Или то же платье взять. Пелагею из себя выводил мятый, линялый халатишко, который натянула на себя Алька. Как можно — в том же самом тряпье, в котором матерь возле печи возится! Или, может, нищие они?
Платья приличного не найдется? Она подавала дочери знаки — глазами, пальцами: переоденься, не срамись, а то хоть и вовсе растелишься. Чего уж париться, раз недавно еще расхаживала в чем мать родила.
Не послушалась. Уперлась, как петух. Просто на дыбы встала. Вот какой характер у девки.
Но и это не все. Самую-то неприкрытую дурость Алька выказала, когда Пелагея стала разговаривать с Владиком о его родителях. Простой разговор. Каждому по силам пряжа. И Пелагее думалось, что и Алька к ним сбоку пристанет. А она что сделала? А она в это самое время начала зевать. Просто подавилась зевотой. А потом и того хуже: вскочила вдруг на ноги, халат долой да, ни слова не сказав, на реку. Разговаривай, беседуй матерь с кавалером, а мне некогда. Я купаться полетела. Пелагея от стыда за дочь глаз не решалась поднять на офицера. Но плохо же она, оказывается, знала нынешнюю молодежь! Владик — и минуты не прошло — сам вылетел вслед за Алькой. И не дверями вылетел, а окошком — только ноги взвились над подоконником. Про все позабыл. Про мать, про отца…

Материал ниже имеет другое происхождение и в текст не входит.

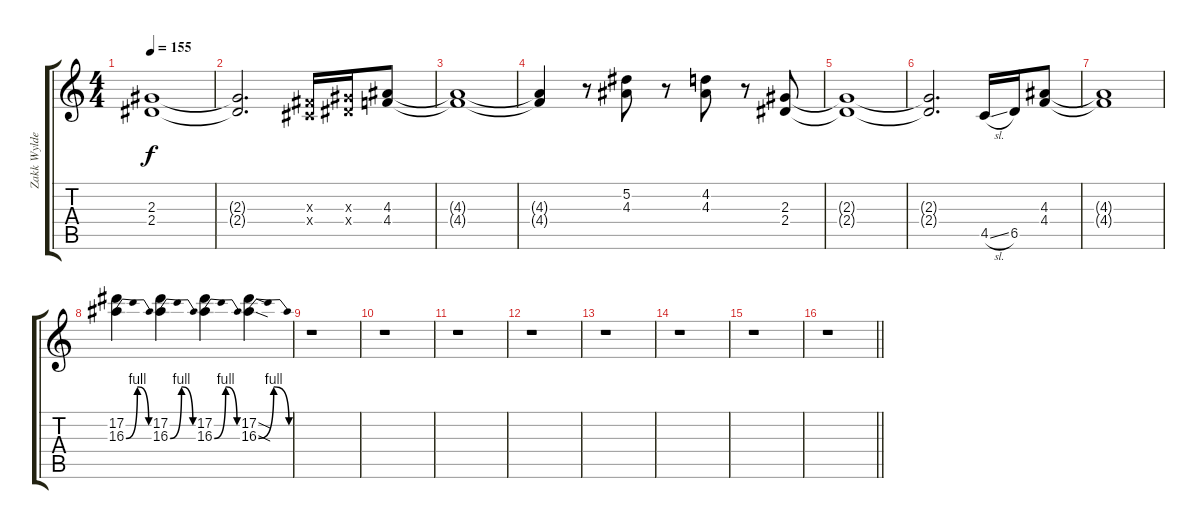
\track ("Zakk Wylde - Lead Guitar" "Zakk Wylde") {instrument distortionguitar}
\staff {score tabs}
\tuning (Eb4 Bb3 Gb3 Db3 Ab2 Eb2) {hide}
\ts (4 4)
\tempo 155
\clef g2
\ks c
(2.3{t} 2.4{t}).1{dy f} |
(2.3{t} 2.4{t}).2{d} (0.3{x} 0.4{x}).16 (2.3{x} 2.4{x}).16 (4.3 4.4).8 |
(4.3{t} 4.4{t}).1 |
(4.3{t} 4.4{t}).4 r.8 (5.2 4.3).8 r.8 (4.2 4.3).8 r.8 (2.3 2.4).8 |
(2.3{t} 2.4{t}).1 |
(2.3{t} 2.4{t}).2{d} 4.5{sl}.16 6.5.16 (4.3 4.4).8 |
(4.3{t} 4.4{t}).1 |
(17.2 16.3{be (bendrelease 0 0 10 4 57 4 60 0)}).4 (17.2 16.3{be (bendrelease 0 0 10 4 57 4 60 0)}).4 (17.2 16.3{be (bendrelease 0 0 10 4 57 4 60 0)}).4 (17.2{sod} 16.3{be (bendrelease 0 0 10 4 57 4 60 0) sod}).4 |
r.1 |
r.1 |
r.1 |
r.1 |
r.1 |
r.1 |
r.1 |
\barLineRight lightlight
r.1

И Пелагея уже не сердилась на дочь. Разве на кобылку молодую, когда та лягнет тебя, будешь долго сердиться? Ну, поворчишь, ну, шлепнешь даже, а через минуту-другую уже любуешься: бежит, ногами перебирает и солнце в боку несет.
И Пелагея сейчас, с тихой улыбкой глядя в раскрытое окно, тоже любовалась дочерью. Красивая у нее дочь.
Благословлять, а не ругать надо такую дочь. И ежели им, Амосовым, думала Пелагея, суждено когда-нибудь по-настоящему выйти в люди, то только через Альку. Через ее красу. Через это золото норовистое, за которым сейчас гнался офицер.
* * *Пелагея за этот месяц помолодела и душой, и телом.
Нет, нет, не отросли заново волосы, не налились щеки румянцем, а чувствовала себя так, будто молодость вернулась к ней. Будто сама она влюблена.
Да, обнималась и целовалась с Владиком Алька (как уж не целовалась с таким молодцом, раз для своих, деревенских, рот полым держала), а волновалась-то она, Пелагея. Так волновалась, как не волновалась, когда сама в невестах ходила. Да и какие волненья тогда могли быть? Павел хоть и из хорошей семьи (по старым временам у Амосовых первое житье по деревне считалось), а робок был. Сразу, как овечушка, отдался ей в руки.
А этот вихрь, огонь — того и гляди руки обожжешь, и что у него на уме — тоже не прочитаешь. «Мамаша, мамаша…» — на это не скупится, сено помог с пожни вывезти на военной машине, а карты свои не открывает. Ни слова насчет дальнейшей жизни.
Конечно, Альке спешить некуда — другие в это время еще в куклы играют. Да разговоры. Кому это нужно, чтобы на каждом углу трепали девкино имя? А потом — ученье на носу. Не думает же он, что и со школьницей гулять будет?